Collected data
----------------------------------------
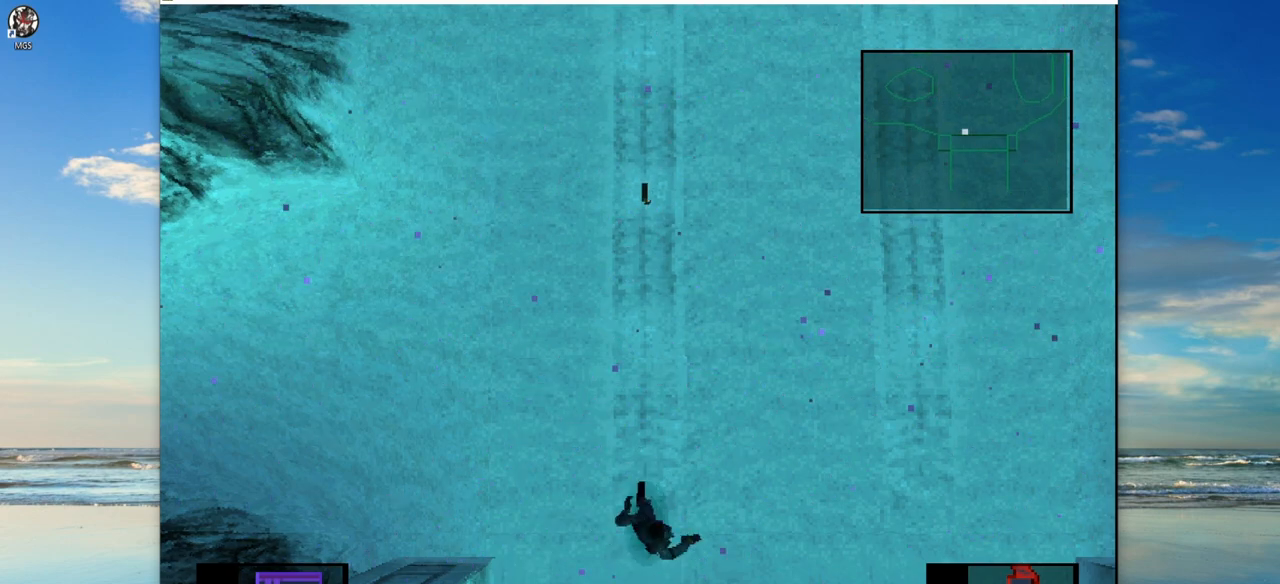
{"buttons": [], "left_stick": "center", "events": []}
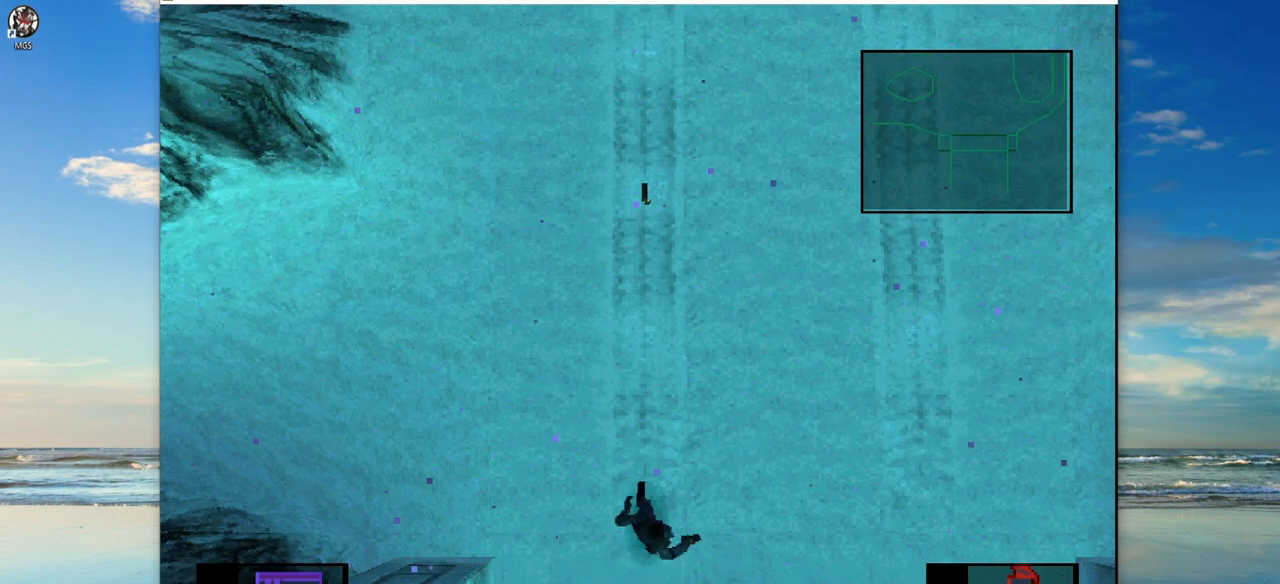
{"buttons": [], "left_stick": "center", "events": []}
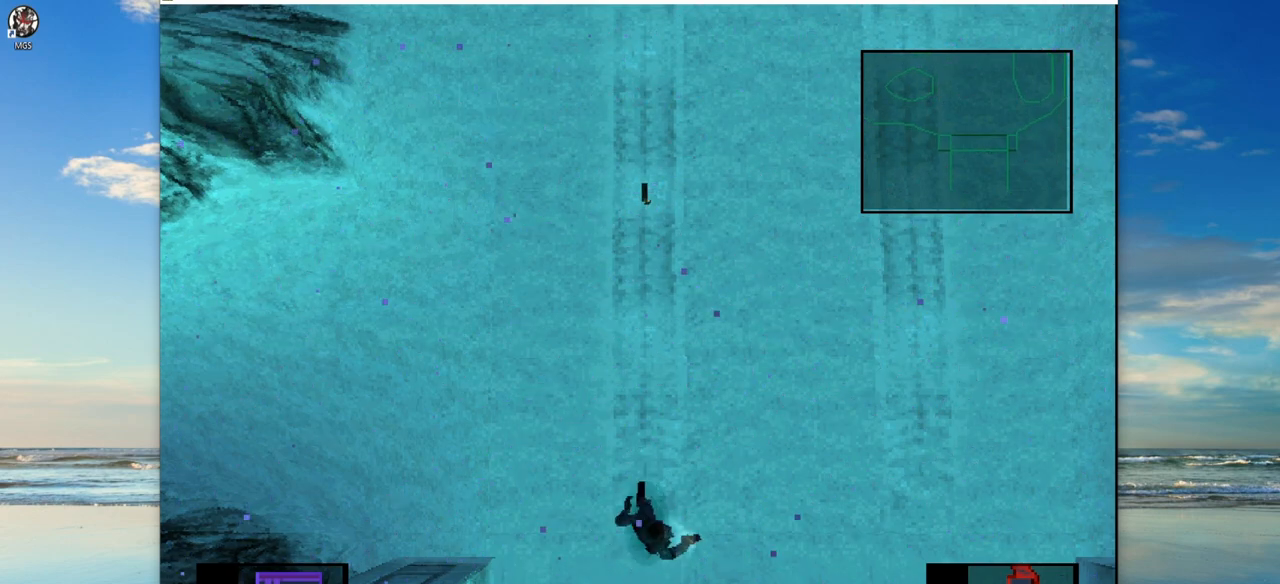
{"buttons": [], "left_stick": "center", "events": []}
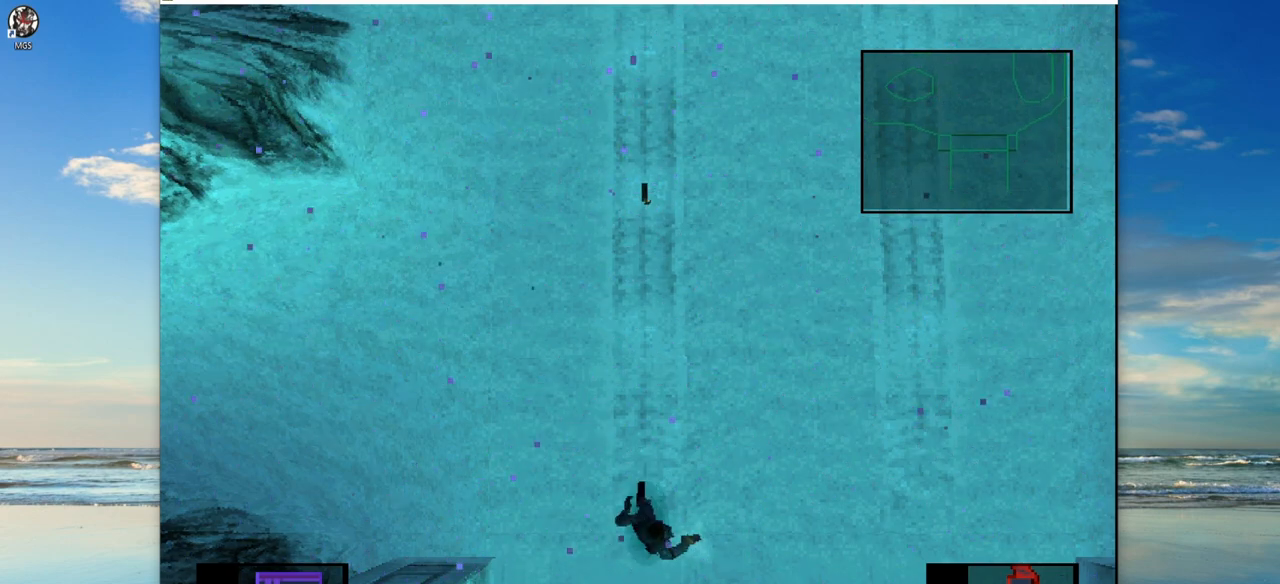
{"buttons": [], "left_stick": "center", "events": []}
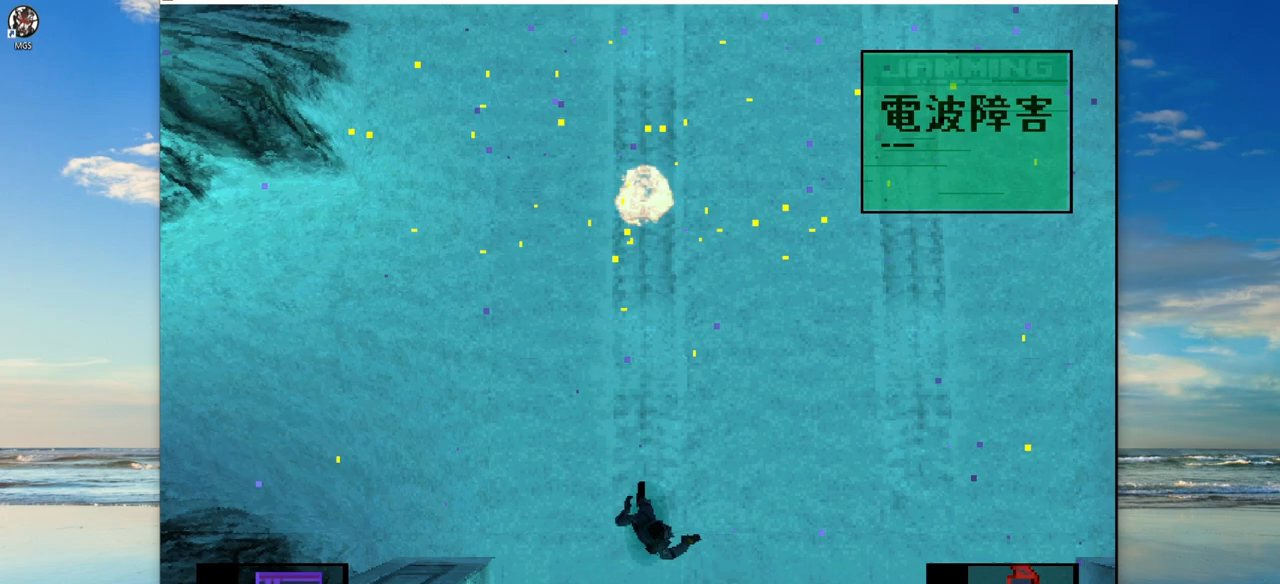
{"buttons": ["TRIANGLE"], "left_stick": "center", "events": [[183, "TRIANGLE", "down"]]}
----------------------------------------
__WHAT THIS TASK INVOLVES__. This exercise asks for the data above to be given again exactly, without pictures.

__FINISHED TASK__.
{"buttons": [], "left_stick": "center", "events": []}
{"buttons": [], "left_stick": "center", "events": []}
{"buttons": [], "left_stick": "center", "events": []}
{"buttons": [], "left_stick": "center", "events": []}
{"buttons": ["TRIANGLE"], "left_stick": "center", "events": [[183, "TRIANGLE", "down"]]}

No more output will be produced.